Dressed in pink in that World Cup debut, a 16-year-old Biles surprised her jump with the difficult Amanar, who performed with a simplicity that even Simona Amanar herself had, who was the pioneer with the Yurchenko double pirouette and a half in women’s gymnastics. That day, she won the all-around by exceeding 60 points and making a difference of 0.9 tenths over the second, her compatriot Kyla Ross. An era began and we still didn’t know it.

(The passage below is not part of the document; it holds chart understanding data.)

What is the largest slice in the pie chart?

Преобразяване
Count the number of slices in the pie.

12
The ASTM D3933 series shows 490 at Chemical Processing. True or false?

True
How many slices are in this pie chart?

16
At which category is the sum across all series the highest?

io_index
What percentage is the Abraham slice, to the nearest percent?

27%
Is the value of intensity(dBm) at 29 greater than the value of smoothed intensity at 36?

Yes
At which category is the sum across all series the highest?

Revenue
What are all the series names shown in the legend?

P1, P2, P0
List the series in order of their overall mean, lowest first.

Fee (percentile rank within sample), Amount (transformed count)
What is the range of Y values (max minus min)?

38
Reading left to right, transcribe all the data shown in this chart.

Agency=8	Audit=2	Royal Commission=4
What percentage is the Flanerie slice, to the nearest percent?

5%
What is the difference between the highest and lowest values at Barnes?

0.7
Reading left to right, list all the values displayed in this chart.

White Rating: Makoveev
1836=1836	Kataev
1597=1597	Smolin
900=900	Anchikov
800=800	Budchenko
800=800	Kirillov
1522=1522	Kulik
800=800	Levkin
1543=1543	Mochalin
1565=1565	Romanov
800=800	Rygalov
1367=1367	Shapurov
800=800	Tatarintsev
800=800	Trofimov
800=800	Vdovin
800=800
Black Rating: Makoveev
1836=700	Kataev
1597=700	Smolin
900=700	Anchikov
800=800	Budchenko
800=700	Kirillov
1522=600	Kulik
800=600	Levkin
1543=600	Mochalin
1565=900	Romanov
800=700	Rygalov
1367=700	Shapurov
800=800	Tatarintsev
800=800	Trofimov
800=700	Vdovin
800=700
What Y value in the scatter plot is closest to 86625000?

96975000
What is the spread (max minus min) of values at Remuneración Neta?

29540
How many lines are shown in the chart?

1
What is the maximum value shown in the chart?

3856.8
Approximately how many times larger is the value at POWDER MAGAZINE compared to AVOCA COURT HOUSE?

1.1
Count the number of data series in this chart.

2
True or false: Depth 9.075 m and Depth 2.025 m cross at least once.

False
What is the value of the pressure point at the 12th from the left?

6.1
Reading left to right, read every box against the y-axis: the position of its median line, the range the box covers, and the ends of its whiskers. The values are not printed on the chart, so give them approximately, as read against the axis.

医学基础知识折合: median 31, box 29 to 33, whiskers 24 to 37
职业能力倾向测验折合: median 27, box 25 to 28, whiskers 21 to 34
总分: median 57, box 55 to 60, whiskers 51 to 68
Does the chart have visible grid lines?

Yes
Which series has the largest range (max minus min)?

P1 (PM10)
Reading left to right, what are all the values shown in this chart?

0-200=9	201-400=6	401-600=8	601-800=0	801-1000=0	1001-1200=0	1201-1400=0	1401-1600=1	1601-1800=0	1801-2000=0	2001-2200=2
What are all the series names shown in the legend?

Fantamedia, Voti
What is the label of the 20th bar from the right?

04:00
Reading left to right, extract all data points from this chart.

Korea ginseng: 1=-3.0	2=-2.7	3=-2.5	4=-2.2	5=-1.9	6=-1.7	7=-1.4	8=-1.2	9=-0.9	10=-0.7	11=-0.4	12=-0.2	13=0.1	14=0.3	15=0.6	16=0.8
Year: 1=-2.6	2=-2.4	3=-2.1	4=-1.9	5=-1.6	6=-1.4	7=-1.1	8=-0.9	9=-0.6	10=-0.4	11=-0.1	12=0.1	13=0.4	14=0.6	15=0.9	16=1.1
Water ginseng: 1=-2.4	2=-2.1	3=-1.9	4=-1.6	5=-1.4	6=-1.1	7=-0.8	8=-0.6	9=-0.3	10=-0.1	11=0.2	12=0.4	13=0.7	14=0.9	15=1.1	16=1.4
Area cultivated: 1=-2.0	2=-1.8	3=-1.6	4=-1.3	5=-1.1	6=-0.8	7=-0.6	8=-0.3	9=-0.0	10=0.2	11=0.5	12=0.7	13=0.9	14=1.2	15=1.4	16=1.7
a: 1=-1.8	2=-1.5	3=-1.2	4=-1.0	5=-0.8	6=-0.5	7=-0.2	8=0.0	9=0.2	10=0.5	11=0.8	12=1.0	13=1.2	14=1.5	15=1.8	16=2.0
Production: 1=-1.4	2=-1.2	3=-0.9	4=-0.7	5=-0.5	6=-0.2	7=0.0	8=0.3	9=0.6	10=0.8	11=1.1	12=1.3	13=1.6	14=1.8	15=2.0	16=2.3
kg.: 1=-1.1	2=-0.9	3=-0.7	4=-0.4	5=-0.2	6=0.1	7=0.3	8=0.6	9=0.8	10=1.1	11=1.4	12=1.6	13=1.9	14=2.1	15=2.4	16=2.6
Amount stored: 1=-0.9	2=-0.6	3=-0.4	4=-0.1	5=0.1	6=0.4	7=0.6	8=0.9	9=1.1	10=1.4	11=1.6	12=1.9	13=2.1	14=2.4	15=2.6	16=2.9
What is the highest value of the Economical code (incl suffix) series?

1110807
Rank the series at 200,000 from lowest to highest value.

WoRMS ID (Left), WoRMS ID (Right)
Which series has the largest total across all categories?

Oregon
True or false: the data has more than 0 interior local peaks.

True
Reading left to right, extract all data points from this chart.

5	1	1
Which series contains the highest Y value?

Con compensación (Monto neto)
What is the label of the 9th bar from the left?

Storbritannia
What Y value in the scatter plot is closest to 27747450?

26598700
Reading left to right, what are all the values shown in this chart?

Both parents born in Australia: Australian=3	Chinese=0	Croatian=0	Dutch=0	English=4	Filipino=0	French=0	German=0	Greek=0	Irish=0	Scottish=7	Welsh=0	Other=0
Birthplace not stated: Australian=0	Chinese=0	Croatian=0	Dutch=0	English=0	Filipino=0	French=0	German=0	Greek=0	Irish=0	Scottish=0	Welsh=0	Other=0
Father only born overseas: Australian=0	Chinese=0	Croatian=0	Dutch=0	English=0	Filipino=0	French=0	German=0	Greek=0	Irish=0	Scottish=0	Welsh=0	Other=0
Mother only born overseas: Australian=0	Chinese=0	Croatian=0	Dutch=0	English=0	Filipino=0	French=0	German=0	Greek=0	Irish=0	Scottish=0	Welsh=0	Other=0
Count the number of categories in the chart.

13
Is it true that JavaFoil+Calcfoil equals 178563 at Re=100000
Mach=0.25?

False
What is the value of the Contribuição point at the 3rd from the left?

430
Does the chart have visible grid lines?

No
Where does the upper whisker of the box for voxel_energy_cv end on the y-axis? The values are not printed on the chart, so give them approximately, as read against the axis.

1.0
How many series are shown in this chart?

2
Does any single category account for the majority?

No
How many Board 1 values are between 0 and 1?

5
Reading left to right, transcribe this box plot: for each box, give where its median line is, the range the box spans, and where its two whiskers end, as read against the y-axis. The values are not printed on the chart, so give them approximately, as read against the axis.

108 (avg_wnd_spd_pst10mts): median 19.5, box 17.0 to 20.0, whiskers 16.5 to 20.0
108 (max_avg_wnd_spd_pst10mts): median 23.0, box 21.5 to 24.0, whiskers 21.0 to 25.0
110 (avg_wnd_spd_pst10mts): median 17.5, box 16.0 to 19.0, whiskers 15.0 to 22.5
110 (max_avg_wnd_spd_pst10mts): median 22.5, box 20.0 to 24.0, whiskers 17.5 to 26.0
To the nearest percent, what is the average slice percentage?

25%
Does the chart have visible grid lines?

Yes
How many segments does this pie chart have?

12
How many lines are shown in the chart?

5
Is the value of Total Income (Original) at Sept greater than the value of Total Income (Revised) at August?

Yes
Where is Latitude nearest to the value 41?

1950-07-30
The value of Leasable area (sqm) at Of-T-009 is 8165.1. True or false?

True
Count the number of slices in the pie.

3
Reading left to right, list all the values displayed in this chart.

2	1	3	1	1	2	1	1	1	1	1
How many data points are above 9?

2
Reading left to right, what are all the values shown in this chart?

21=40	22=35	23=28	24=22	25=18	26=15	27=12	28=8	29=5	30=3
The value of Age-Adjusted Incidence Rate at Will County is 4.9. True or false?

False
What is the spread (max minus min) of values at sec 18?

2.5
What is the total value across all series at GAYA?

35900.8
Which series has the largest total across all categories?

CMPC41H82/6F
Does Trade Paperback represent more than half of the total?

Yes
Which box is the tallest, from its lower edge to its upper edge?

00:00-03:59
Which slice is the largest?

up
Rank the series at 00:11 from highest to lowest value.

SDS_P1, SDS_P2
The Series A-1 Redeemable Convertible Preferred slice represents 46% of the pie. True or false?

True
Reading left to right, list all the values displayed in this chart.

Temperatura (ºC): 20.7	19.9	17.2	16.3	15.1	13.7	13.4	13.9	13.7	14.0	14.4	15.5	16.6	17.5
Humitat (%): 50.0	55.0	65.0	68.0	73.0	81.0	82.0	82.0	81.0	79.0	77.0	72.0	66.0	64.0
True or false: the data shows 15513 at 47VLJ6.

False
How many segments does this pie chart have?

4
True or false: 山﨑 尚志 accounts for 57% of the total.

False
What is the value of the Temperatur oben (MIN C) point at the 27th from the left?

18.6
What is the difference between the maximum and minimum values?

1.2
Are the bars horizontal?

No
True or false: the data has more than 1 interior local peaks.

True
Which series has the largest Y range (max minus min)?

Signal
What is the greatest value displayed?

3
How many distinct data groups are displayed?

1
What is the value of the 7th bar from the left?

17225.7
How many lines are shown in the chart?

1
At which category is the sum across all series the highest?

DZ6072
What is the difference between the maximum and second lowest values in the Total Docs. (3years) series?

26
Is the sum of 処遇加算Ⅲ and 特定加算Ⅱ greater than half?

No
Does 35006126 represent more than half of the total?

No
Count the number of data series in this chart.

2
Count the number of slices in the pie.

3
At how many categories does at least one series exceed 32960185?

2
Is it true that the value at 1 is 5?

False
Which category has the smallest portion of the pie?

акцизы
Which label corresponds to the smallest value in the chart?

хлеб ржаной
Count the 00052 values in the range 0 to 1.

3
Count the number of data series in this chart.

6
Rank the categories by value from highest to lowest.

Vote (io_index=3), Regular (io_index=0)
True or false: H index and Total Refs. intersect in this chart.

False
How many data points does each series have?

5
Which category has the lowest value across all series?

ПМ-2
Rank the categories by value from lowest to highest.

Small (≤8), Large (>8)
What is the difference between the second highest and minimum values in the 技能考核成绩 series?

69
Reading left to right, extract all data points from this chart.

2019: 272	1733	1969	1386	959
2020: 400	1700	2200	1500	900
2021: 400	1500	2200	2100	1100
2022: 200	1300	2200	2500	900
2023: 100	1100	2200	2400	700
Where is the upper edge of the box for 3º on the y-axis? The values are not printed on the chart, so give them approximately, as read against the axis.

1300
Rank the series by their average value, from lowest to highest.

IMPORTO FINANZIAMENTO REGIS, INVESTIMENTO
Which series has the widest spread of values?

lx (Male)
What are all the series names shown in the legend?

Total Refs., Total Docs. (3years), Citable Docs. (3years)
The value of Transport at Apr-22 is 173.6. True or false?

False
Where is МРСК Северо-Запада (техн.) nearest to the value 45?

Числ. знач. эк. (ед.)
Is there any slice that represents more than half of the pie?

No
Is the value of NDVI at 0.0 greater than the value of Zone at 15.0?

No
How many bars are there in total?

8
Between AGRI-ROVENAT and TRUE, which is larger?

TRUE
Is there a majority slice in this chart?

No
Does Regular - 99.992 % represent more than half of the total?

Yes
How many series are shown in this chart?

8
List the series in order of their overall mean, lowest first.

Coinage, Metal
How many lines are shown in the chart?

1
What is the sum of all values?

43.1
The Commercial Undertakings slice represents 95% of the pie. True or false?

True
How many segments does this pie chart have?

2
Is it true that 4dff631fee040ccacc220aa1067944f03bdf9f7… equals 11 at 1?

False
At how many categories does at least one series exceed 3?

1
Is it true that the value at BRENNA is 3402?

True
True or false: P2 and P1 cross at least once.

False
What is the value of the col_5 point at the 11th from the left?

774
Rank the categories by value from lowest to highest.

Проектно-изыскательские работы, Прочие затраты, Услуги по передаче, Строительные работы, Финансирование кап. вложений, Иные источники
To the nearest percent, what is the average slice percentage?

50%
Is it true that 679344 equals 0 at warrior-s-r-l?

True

Ten years later, Biles, who could return to the World Championship to make a single device or to bring only a few good grades to the team’s total, returns as they like to return to the greats of the sport. Competitive and consistent and with a debt to be paid: coding the double-mortal Yurchenko in a tent, a jump she presented at national tournaments and that she planned to present at Tokyo 2020, when she decided to prioritize her mental health. If she does it in Antwerp, the jump will be named Biles, since there are four other elements in the scoring code invented by her.